Aufgabe 1
Beantworte mit dem Text über das Dollarpaket diese Fragen:
(a) Welchen Namen hatte das Paket in der Republik Österreich noch?
(b) Wie viele Familien in den Vereinigten Staaten hatten 1919 verwandtschaftliche Bindungen an Europa?
(c) Was war in den Paketen „C“ und „D“ anstelle der Fleischprodukte drin?

Quellenauszug
American Relief Administration Food Remittance Package

Ein American Relief Administration Food Remittance Package (Lebensmittelüberweisungspaket der Verwaltung des Amerikanischen Hilfswerks) war in den Jahren nach dem Ersten Weltkrieg die Bezeichnung für ein Lebensmittelpaket der American Relief Administration (A.R.A.). In der Republik Österreich wurde auch die Bezeichnung „Dollarpaket“ verwendet.

Die Rahmenbedingungen

Drei bis vier Millionen Familien in den Vereinigten Staaten hatten 1919 verwandtschaftliche Bindungen an Europa, das von einer Lebensmittelknappheit betroffen war. Direkte persönliche Unterstützung war oft der erste Gedanke, doch waren die Währungen besonders in den besiegten Ländern zerrüttet, Nahrungsmittel gegen harte Währungen nur zu stark überhöhten Preisen erhältlich und die Verschiffung von amerikanischem Gut nur zu Frachtkosten möglich, die dem Wert des Paketinhalts gleichkamen. Zudem konnte das Paket kurz vor dem Ziel geplündert werden. Herbert Hoover, damals Präsident der A.R.A., schlug seinen Mitarbeitern vor, ein System von Lieferungen mit Lebensmittelanweisungen auszuarbeiten, das den Verhältnissen gerecht würde. Drei Monate arbeiteten die Oberen des Hilfswerks an dem Konzept, das eine einfache und narrensichere Verfahrensweise zur Ausgabe von Lebensmitteln aus den Beständen der ARA-Lagerhäuser gegen Übergabe eines Lebensmittelwechsels beschrieb.[1] Obwohl fünf Länder in Frage kamen, musste es ein einheitliches Paket werden, dessen Inhalt höchsten Ansprüchen gerecht zu werden hatte. Lebensmittelexperten normten den Inhalt derart, dass im Verhältnis zu Preis und Paketvolumen der größtmögliche Nährwert geliefert wurde.

Das Paket selbst

Gestartet wurde mit vier verschiedenen Ausführungen:

Paket „A“ zu 10 Dollar mit

11,1 kg Mehl
4,5 kg Bohnen
3,6 kg Speck
8 Dosen Milch

Paket „B“ zu 50 Dollar mit

63,5 kg Mehl
22,6 kg Bohnen
7,3 kg Speck
6,8 kg Schweineschmalz
5,4 kg Corned Beef
48 Dosen Milch

Die Pakete „C“ und „D“ entsprachen den Ansprüchen an eine koschere Ernährung und hatten statt der Fleischprodukte eine gleichwertige Menge Baumwollsamenöl zum Inhalt. Ab November 1920 sinkende Lebensmittelpreise erlaubten die Beifügung von Zucker und Kakao.

Datenauszug
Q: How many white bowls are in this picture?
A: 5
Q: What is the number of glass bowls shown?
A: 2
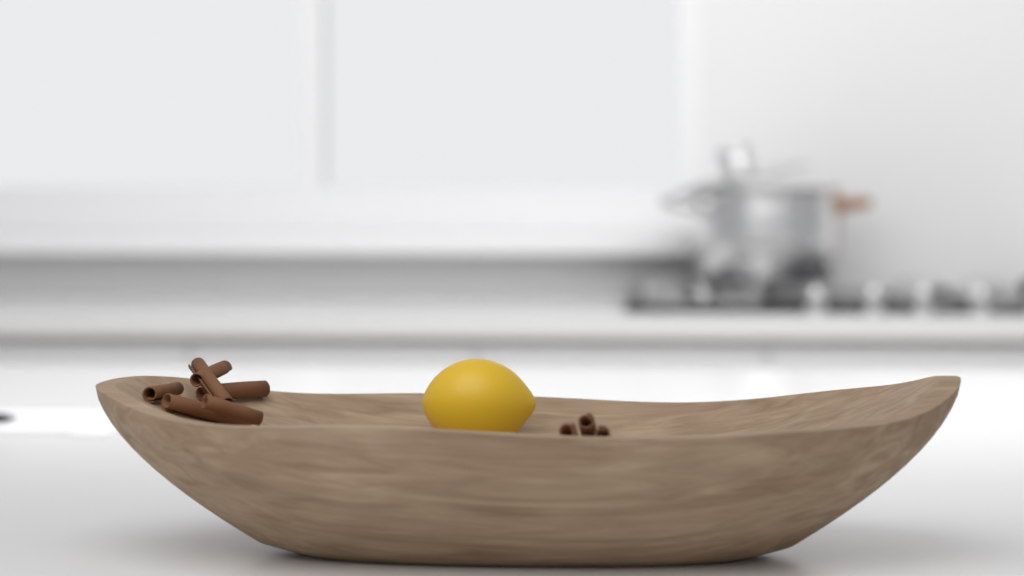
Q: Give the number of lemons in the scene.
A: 1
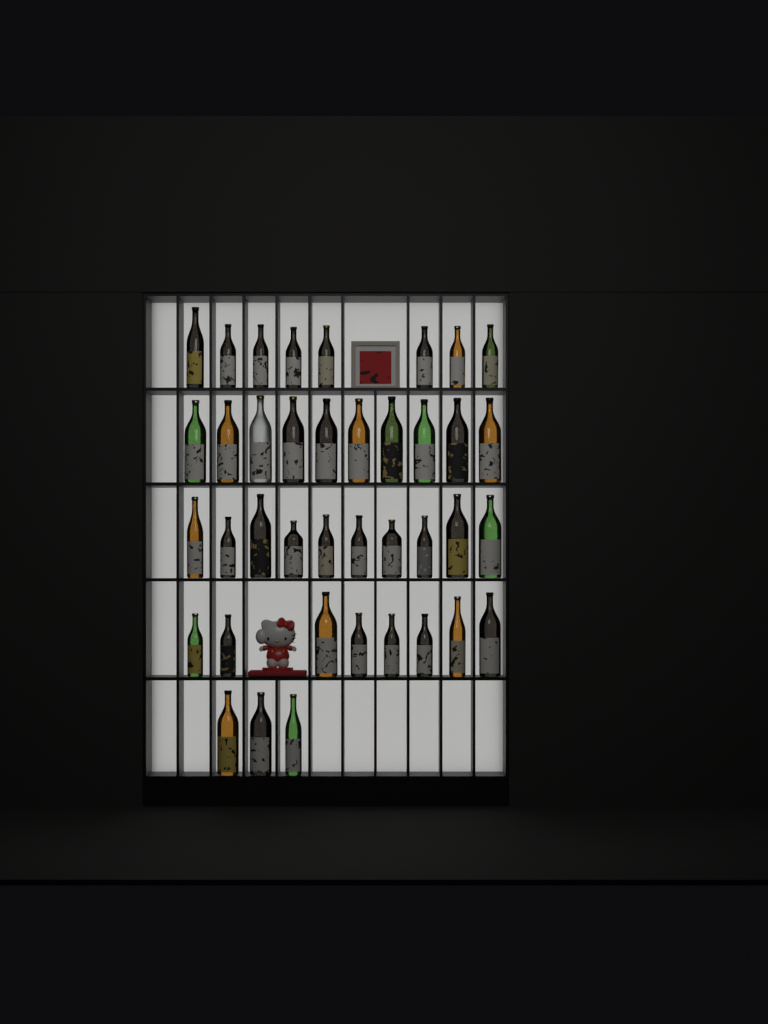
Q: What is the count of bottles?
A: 39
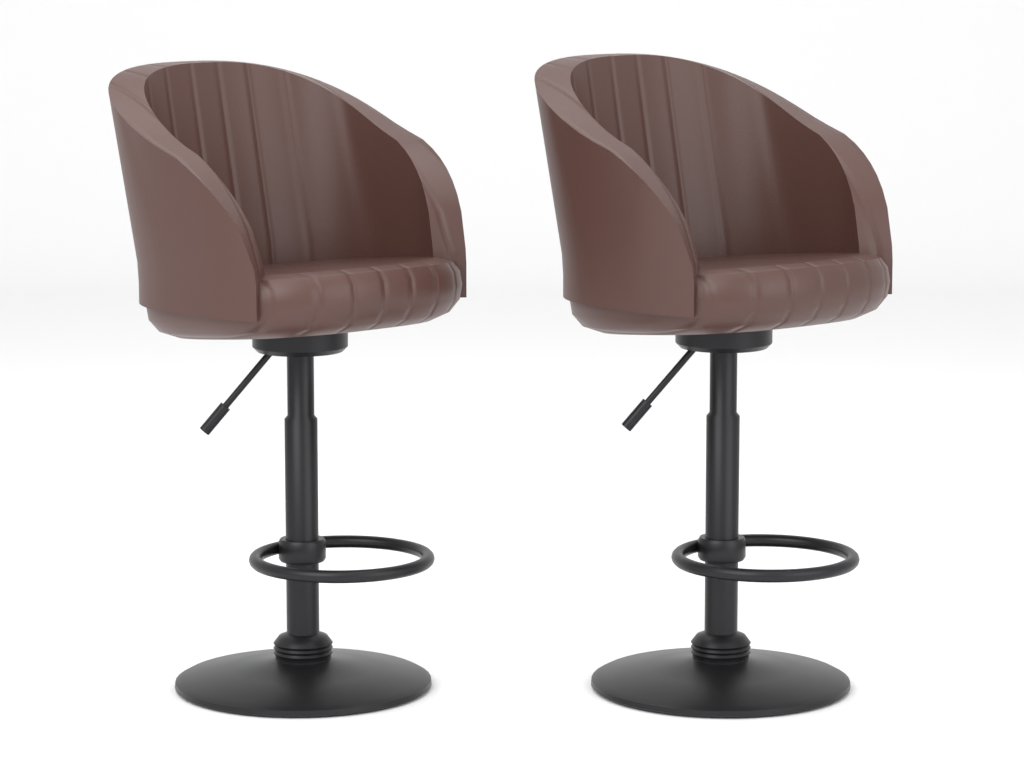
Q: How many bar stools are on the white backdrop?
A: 2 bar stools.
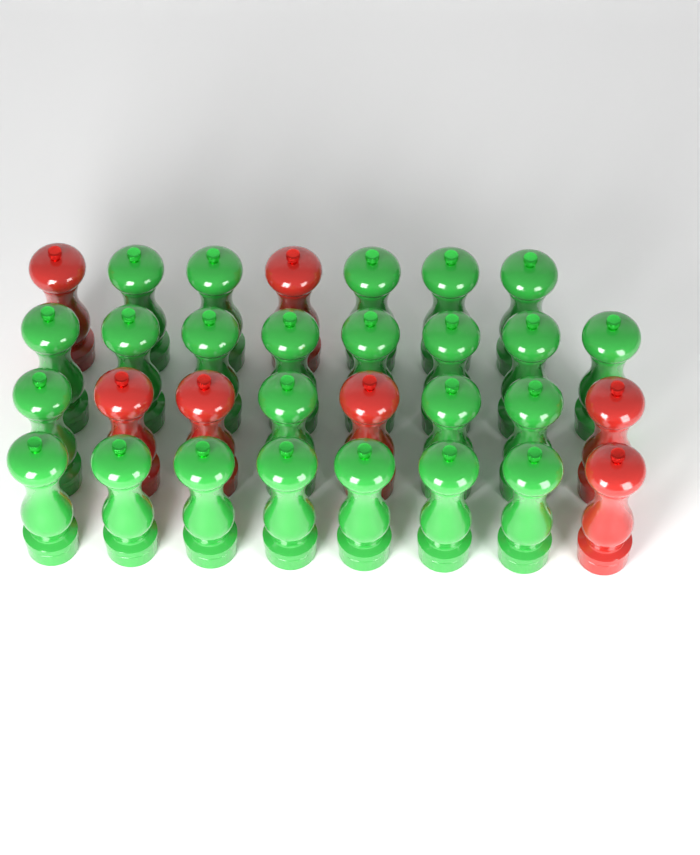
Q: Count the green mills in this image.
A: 24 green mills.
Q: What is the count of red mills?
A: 7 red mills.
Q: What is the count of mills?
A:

Aufgabe 2
Schreib die Zeilen unter dem Text ab, von der Zeile mit „Q: What is the number of glass bowls shown?“ bis zur letzten dieser Zeilen, beide eingeschlossen, ohne etwas daran zu ändern. Lass die Bilder dabei weg.

Lösung 1
(a) „Dollarpaket“
(b) Drei bis vier Millionen
(c) Eine gleichwertige Menge Baumwollsamenöl

Lösung 2
Q: What is the number of glass bowls shown?
A: 2
Q: Give the number of lemons in the scene.
A: 1
Q: What is the count of bottles?
A: 39
Q: How many bar stools are on the white backdrop?
A: 2 bar stools.
Q: Count the green mills in this image.
A: 24 green mills.
Q: What is the count of red mills?
A: 7 red mills.
Q: What is the count of mills?
A:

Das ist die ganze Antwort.